[Listed entries]
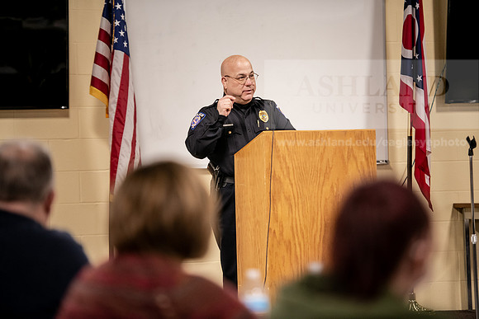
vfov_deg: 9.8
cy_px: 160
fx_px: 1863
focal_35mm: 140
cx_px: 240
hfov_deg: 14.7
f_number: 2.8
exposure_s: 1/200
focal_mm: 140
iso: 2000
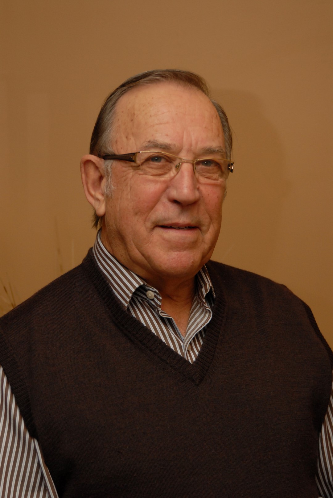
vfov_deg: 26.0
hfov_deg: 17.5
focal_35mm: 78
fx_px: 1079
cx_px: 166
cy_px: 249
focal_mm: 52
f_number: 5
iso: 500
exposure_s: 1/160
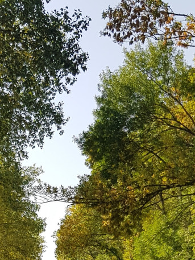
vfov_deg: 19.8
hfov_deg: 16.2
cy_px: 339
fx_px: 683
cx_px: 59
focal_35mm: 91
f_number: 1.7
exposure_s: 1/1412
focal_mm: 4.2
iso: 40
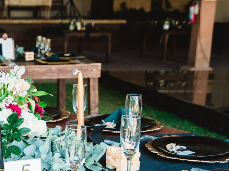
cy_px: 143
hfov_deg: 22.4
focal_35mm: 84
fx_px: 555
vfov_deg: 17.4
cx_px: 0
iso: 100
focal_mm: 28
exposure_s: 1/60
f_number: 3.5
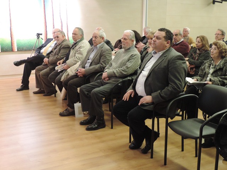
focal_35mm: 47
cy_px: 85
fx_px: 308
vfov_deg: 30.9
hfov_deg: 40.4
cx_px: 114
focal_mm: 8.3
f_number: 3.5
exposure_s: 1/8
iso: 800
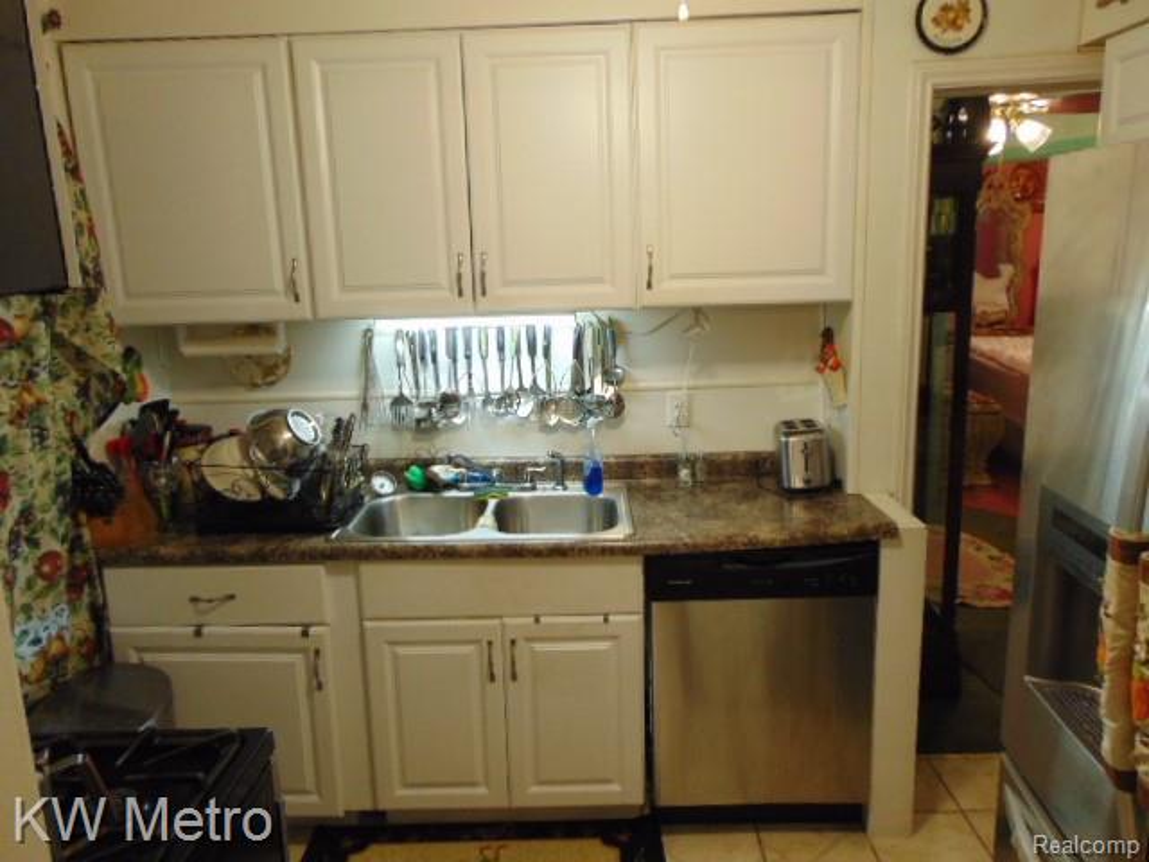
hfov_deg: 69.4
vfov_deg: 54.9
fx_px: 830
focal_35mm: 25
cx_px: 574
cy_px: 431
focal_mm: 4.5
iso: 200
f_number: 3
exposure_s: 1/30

[Exercise directions]
Write out every entry above exactly, minus the pictures.

[Task result]
vfov_deg: 9.8
cy_px: 160
fx_px: 1863
focal_35mm: 140
cx_px: 240
hfov_deg: 14.7
f_number: 2.8
exposure_s: 1/200
focal_mm: 140
iso: 2000
vfov_deg: 26.0
hfov_deg: 17.5
focal_35mm: 78
fx_px: 1079
cx_px: 166
cy_px: 249
focal_mm: 52
f_number: 5
iso: 500
exposure_s: 1/160
vfov_deg: 19.8
hfov_deg: 16.2
cy_px: 339
fx_px: 683
cx_px: 59
focal_35mm: 91
f_number: 1.7
exposure_s: 1/1412
focal_mm: 4.2
iso: 40
cy_px: 143
hfov_deg: 22.4
focal_35mm: 84
fx_px: 555
vfov_deg: 17.4
cx_px: 0
iso: 100
focal_mm: 28
exposure_s: 1/60
f_number: 3.5
focal_35mm: 47
cy_px: 85
fx_px: 308
vfov_deg: 30.9
hfov_deg: 40.4
cx_px: 114
focal_mm: 8.3
f_number: 3.5
exposure_s: 1/8
iso: 800
hfov_deg: 69.4
vfov_deg: 54.9
fx_px: 830
focal_35mm: 25
cx_px: 574
cy_px: 431
focal_mm: 4.5
iso: 200
f_number: 3
exposure_s: 1/30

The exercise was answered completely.